[Opening RECORDS FOR THE EXERCISE section]

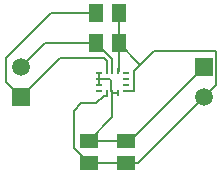
<source format=gbl>
G04 DipTrace 3.2.0.1*
G04 09342-01_gorabn6_0_10.gbl*
%MOIN*%
G04 #@! TF.FileFunction,Copper,L2,Bot*
G04 #@! TF.Part,Single*
G04 #@! TA.AperFunction,Conductor*
%ADD13C,0.006*%
G04 #@! TA.AperFunction,ComponentPad*
%ADD15R,0.059055X0.059055*%
%ADD16C,0.059055*%
%ADD17R,0.051181X0.059055*%
%ADD18R,0.059055X0.051181*%
%ADD20R,0.018701X0.009843*%
%ADD21R,0.009843X0.018701*%
%FSLAX26Y26*%
G04*
G70*
G90*
G75*
G01*
G04 Bottom*
%LPD*%
X795102Y754354D2*
D13*
X814787D1*
X795102D2*
Y673252D1*
X715850Y594000D1*
X840850D1*
X853941D1*
X1100201Y840260D1*
X749354Y819000D2*
Y799315D1*
Y779630D2*
Y799315D1*
X785535D1*
X790850Y794000D1*
Y758606D1*
X795102Y754354D1*
X840850Y759945D2*
X865850D1*
Y825391D1*
X887655Y847196D1*
X815850Y919000D1*
Y827228D1*
X814787Y826165D1*
X815654Y919000D2*
X815850D1*
X815654Y1019000D2*
Y919000D1*
X1100201Y740260D2*
X1140850Y780909D1*
Y894000D1*
X934459D1*
X887655Y847196D1*
X775417Y754354D2*
Y744000D1*
X765850D1*
X740850Y719000D1*
X690850D1*
X665850Y694000D1*
Y569197D1*
X715850Y519197D1*
X840850D1*
X879138D1*
X1100201Y740260D1*
X490004Y840260D2*
X568744Y919000D1*
X740850D1*
X795102Y826165D2*
Y864748D1*
X740850Y919000D1*
X490004Y740260D2*
X440850Y789413D1*
Y869000D1*
X590850Y1019000D1*
X740850D1*
X775417Y826165D2*
Y859433D1*
X765850Y869000D1*
X618744D1*
X490004Y740260D1*
D15*
D3*
D16*
Y840260D3*
D18*
X840850Y594000D3*
Y519197D3*
X715850Y594000D3*
Y519197D3*
D17*
X740850Y919000D3*
X815654D3*
X740850Y1019000D3*
X815654D3*
D20*
X840850Y819000D3*
Y799315D3*
Y779630D3*
Y759945D3*
X749354Y819000D3*
Y799315D3*
Y779630D3*
Y759945D3*
D21*
X775417Y826165D3*
X795102D3*
X814787D3*
X775417Y754354D3*
X795102D3*
X814787D3*
D15*
X1100201Y840260D3*
D16*
Y740260D3*
M02*

</source>
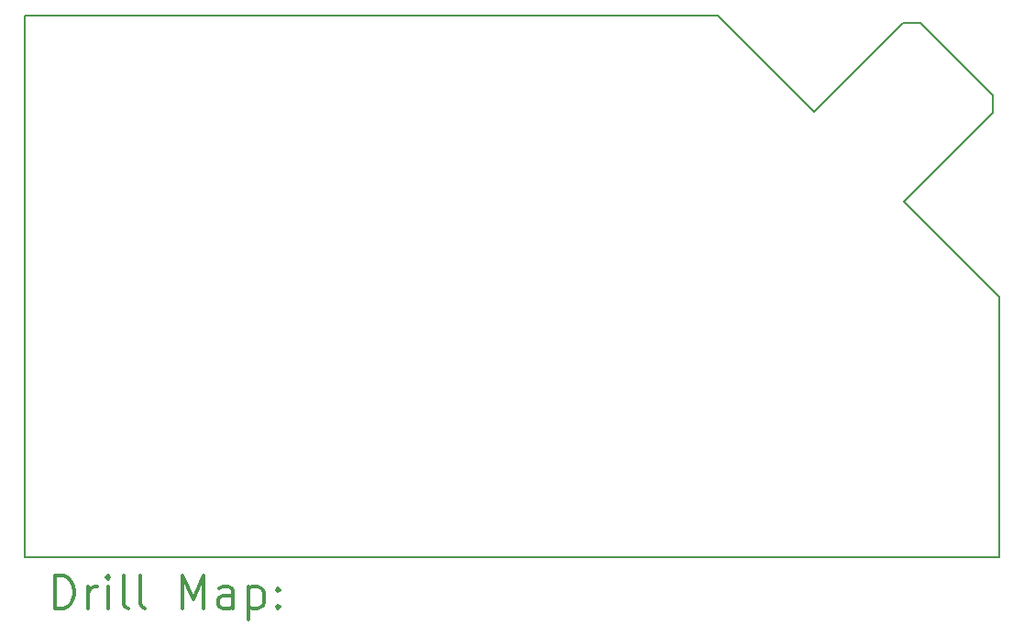
<source format=gbr>
%FSLAX45Y45*%
G04 Gerber Fmt 4.5, Leading zero omitted, Abs format (unit mm)*
G04 Created by KiCad (PCBNEW (5.0.0)) date 11/02/18 20:35:26*
%MOMM*%
%LPD*%
G01*
G04 APERTURE LIST*
%ADD10C,0.150000*%
%ADD11C,0.200000*%
%ADD12C,0.300000*%
G04 APERTURE END LIST*
D10*
X10605000Y-3065000D02*
X10765000Y-3065000D01*
X11435000Y-3895000D02*
X11435000Y-3735000D01*
X9785000Y-3885000D02*
X8900000Y-3000000D01*
X10605000Y-3065000D02*
X9785000Y-3885000D01*
X11435000Y-3735000D02*
X10765000Y-3065000D01*
X10615000Y-4715000D02*
X11435000Y-3895000D01*
X11495000Y-5595000D02*
X10615000Y-4715000D01*
X2500000Y-8000000D02*
X2500000Y-3000000D01*
X11495000Y-8000000D02*
X2500000Y-8000000D01*
X11495000Y-5595000D02*
X11495000Y-8000000D01*
X2500000Y-3000000D02*
X8900000Y-3000000D01*
D11*
D12*
X2778928Y-8473214D02*
X2778928Y-8173214D01*
X2850357Y-8173214D01*
X2893214Y-8187500D01*
X2921786Y-8216071D01*
X2936071Y-8244643D01*
X2950357Y-8301786D01*
X2950357Y-8344643D01*
X2936071Y-8401786D01*
X2921786Y-8430357D01*
X2893214Y-8458929D01*
X2850357Y-8473214D01*
X2778928Y-8473214D01*
X3078928Y-8473214D02*
X3078928Y-8273214D01*
X3078928Y-8330357D02*
X3093214Y-8301786D01*
X3107500Y-8287500D01*
X3136071Y-8273214D01*
X3164643Y-8273214D01*
X3264643Y-8473214D02*
X3264643Y-8273214D01*
X3264643Y-8173214D02*
X3250357Y-8187500D01*
X3264643Y-8201786D01*
X3278928Y-8187500D01*
X3264643Y-8173214D01*
X3264643Y-8201786D01*
X3450357Y-8473214D02*
X3421786Y-8458929D01*
X3407500Y-8430357D01*
X3407500Y-8173214D01*
X3607500Y-8473214D02*
X3578928Y-8458929D01*
X3564643Y-8430357D01*
X3564643Y-8173214D01*
X3950357Y-8473214D02*
X3950357Y-8173214D01*
X4050357Y-8387500D01*
X4150357Y-8173214D01*
X4150357Y-8473214D01*
X4421786Y-8473214D02*
X4421786Y-8316071D01*
X4407500Y-8287500D01*
X4378928Y-8273214D01*
X4321786Y-8273214D01*
X4293214Y-8287500D01*
X4421786Y-8458929D02*
X4393214Y-8473214D01*
X4321786Y-8473214D01*
X4293214Y-8458929D01*
X4278928Y-8430357D01*
X4278928Y-8401786D01*
X4293214Y-8373214D01*
X4321786Y-8358929D01*
X4393214Y-8358929D01*
X4421786Y-8344643D01*
X4564643Y-8273214D02*
X4564643Y-8573214D01*
X4564643Y-8287500D02*
X4593214Y-8273214D01*
X4650357Y-8273214D01*
X4678928Y-8287500D01*
X4693214Y-8301786D01*
X4707500Y-8330357D01*
X4707500Y-8416072D01*
X4693214Y-8444643D01*
X4678928Y-8458929D01*
X4650357Y-8473214D01*
X4593214Y-8473214D01*
X4564643Y-8458929D01*
X4836071Y-8444643D02*
X4850357Y-8458929D01*
X4836071Y-8473214D01*
X4821786Y-8458929D01*
X4836071Y-8444643D01*
X4836071Y-8473214D01*
X4836071Y-8287500D02*
X4850357Y-8301786D01*
X4836071Y-8316071D01*
X4821786Y-8301786D01*
X4836071Y-8287500D01*
X4836071Y-8316071D01*
M02*

</source>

[Closing RECORDS FOR THE EXERCISE section]

**TASK DIRECTIONS:**
Only lines with the word "LIST" are wanted. Find and copy them from the records above.

**SOLVED EXERCISE:**
G04 APERTURE LIST*
G04 APERTURE END LIST*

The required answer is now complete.